The very next day after Bush’s election, Atwater joined the political consulting firm of Black, Manafort, Stone and Kelly (yes, Roger Stone & Paul Manafort) as a Senior Partner.
So now…
It’s time to play Trivia!
How many Black Republicans are in the United States Senate?
BONUS points if you can…
Name them!!!
Tim Scott of South Carolina, was first elected and served in the Charleston County Council 1995-2009, then to the SC State House of Representatives 2009-11 making him the first Black to serve the state since Civil War Reconstruction, and the first Black GOP member since 2003 following the retirement of Oklahoma’s GOP Representative J.C. Watts.

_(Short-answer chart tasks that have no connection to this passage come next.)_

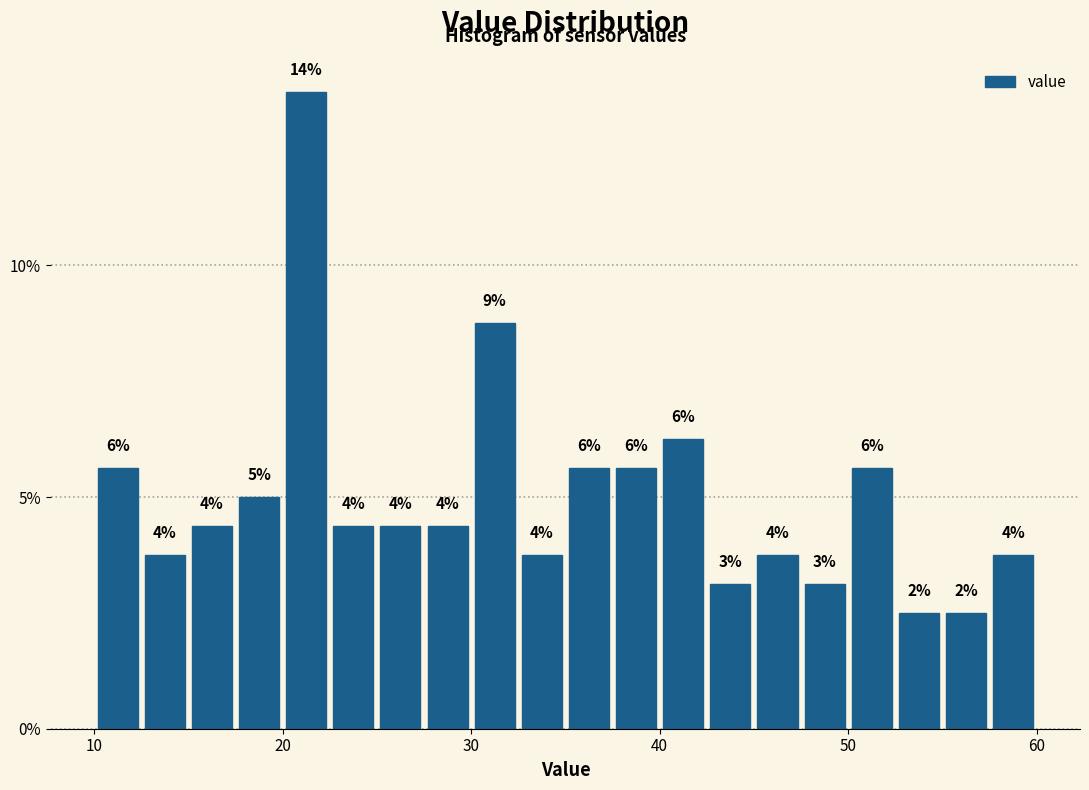

Around what value on the x-axis is the tallest bar? Give the approximate position of its centre, as read against the axis.

21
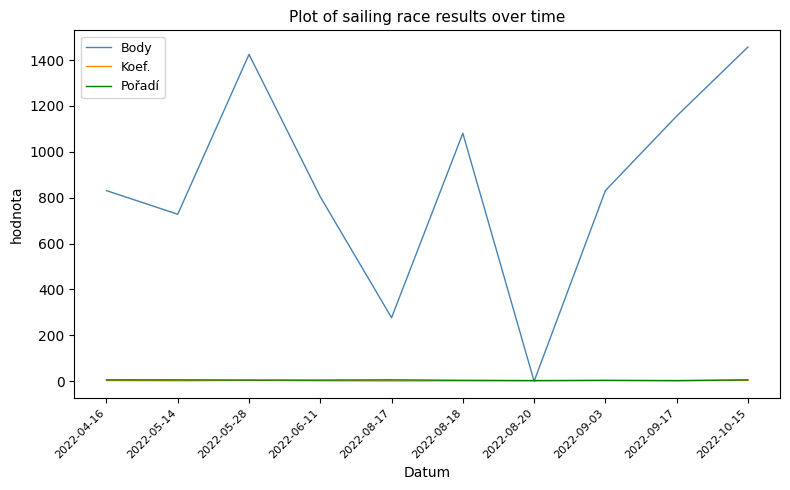

How many times do Koef. and Body cross each other?

2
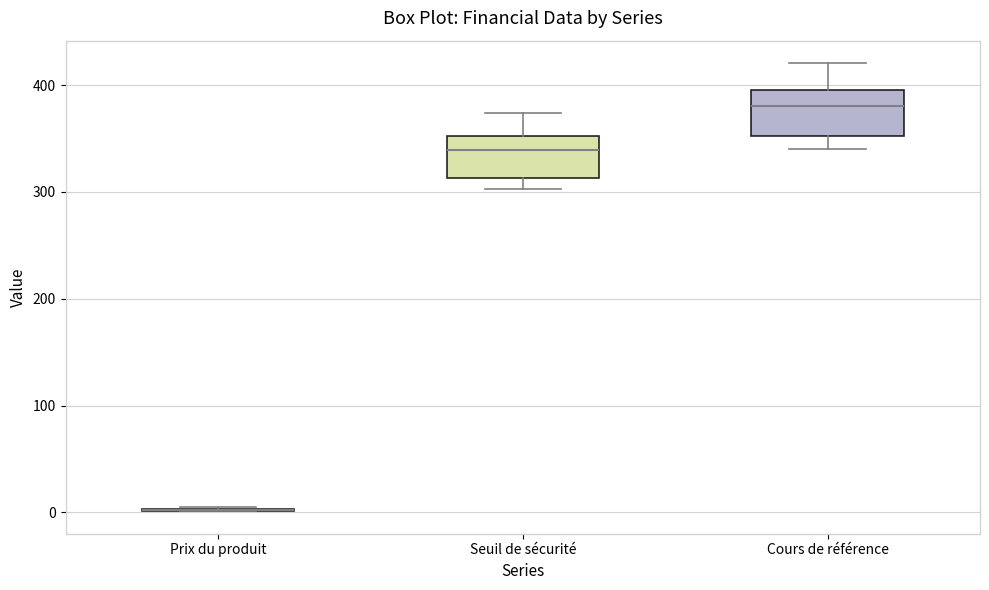

Reading left to right, read every box against the y-axis: the position of its median line, the range the box covers, and the ends of its whiskers. The values are not printed on the chart, so give them approximately, as read against the axis.

Prix du produit: box collapsed to a line at 0, whiskers 0 to 10
Seuil de sécurité: median 340, box 310 to 350, whiskers 300 to 370
Cours de référence: median 380, box 350 to 400, whiskers 340 to 420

Scott was then elected to the U.S. House 2011-13, then in 2013 was appointed by Governor Nikki Haley to replace retiring SC Senator Jim DeMint, and later won a special election in 2014 and was then elected to a full Senate term in 2016.
Yes, Tim Scott of South Carolina is the ONLY GOP Senator.
Again, what is wrong the GOP that they are so blatantly un-American?